= Stated problem 1 =
Summarize the forum thread on the Slom bottle in three sentences.
= Stated problem 2 =
Print the stretch of the forum thread on the Slom bottle from "## cpfan (Dec" through "seen them in.".

= Source excerpt =
'''

# Slom! The perfect bottle for pee



## abefroman (Dec 26, 2010)

Check out the slom:
http://www.ikea.com/us/en/catalog/products/50108908

It 1L, with a grolsh like top


----------



## jeepingchick (Dec 26, 2010)

dear god its 3 bucks a bottle!!!! ***THUD*** go to the brew shop and buy some used Grolsh style. They cost us like .05 a bottle!!


Those ARE nice bottle but that 3 bucks will add up Uber Fast


----------



## cpfan (Dec 26, 2010)

jeepingchick said:


> dear god its 3 bucks a bottle!!!! ***THUD*** go to the brew shop and buy some used Grolsh style. They cost us like .05 a bottle!!


I have never seen used Grolsch bottles for sale in an LHBS in Canada, or the 2 or 3 American ones that I have visited. Very few LHBS in Canada sell any used bottles. Having run an LHBS, part of the problem is finding a steady source of used bottles, and decent boxes for them. In BC, the bottle return depots were not allowed to sell their bottles. Not many stores will sell stuff for no profit (5 cents minus costs = a loss).

Perhaps you can tell us which store(s) you have seen them in.

Steve


----------



## abefroman (Dec 26, 2010)

jeepingchick said:


> dear god its 3 bucks a bottle!!!! ***THUD*** go to the brew shop and buy some used Grolsh style. They cost us like .05 a bottle!!
> 
> 
> Those ARE nice bottle but that 3 bucks will add up Uber Fast



Same here, where can I get the ones for 5 cents? And are they clear?


----------



## jeepingchick (Dec 26, 2010)

'''

= Records supplied =
'''

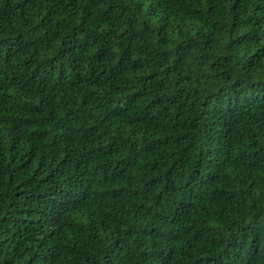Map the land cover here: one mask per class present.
Listing matches in <instances>:
<instances>
[{
	"label": "trees",
	"instance_id": "trees-1",
	"mask_svg": "<svg viewBox=\"0 0 264 264\" xmlns=\"http://www.w3.org/2000/svg\"><path fill=\"white\" fill-rule=\"evenodd\" d=\"M0 264H264V0H0Z\"/></svg>",
	"mask_w": 264,
	"mask_h": 264
}]
</instances>
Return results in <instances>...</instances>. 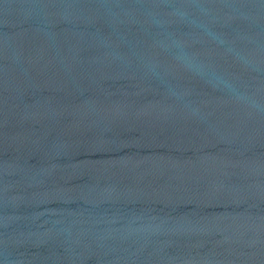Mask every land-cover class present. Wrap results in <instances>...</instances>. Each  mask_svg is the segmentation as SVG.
<instances>
[{
  "label": "water",
  "instance_id": "obj_1",
  "mask_svg": "<svg viewBox=\"0 0 264 264\" xmlns=\"http://www.w3.org/2000/svg\"><path fill=\"white\" fill-rule=\"evenodd\" d=\"M0 264H264V0H0Z\"/></svg>",
  "mask_w": 264,
  "mask_h": 264
}]
</instances>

'''

= Full response 1 =
A poster points to the Slom, a 1-liter bottle from IKEA with a Grolsch-like top, and a reply objects that at 3 dollars a bottle the cost adds up fast, suggesting used Grolsch-style bottles from a brew shop at about 5 cents each. Another poster, who has run such a shop, says he has never seen used Grolsch bottles sold in one in Canada or the few American ones he visited, explains that steady sources, boxes, and profit are problems, and asks which stores carry them. The original poster also asks where the 5-cent bottles can be found and whether they are clear.

= Full response 2 =
## cpfan (Dec 26, 2010)

jeepingchick said:


> dear god its 3 bucks a bottle!!!! ***THUD*** go to the brew shop and buy some used Grolsh style. They cost us like .05 a bottle!!


I have never seen used Grolsch bottles for sale in an LHBS in Canada, or the 2 or 3 American ones that I have visited. Very few LHBS in Canada sell any used bottles. Having run an LHBS, part of the problem is finding a steady source of used bottles, and decent boxes for them. In BC, the bottle return depots were not allowed to sell their bottles. Not many stores will sell stuff for no profit (5 cents minus costs = a loss).

Perhaps you can tell us which store(s) you have seen them in.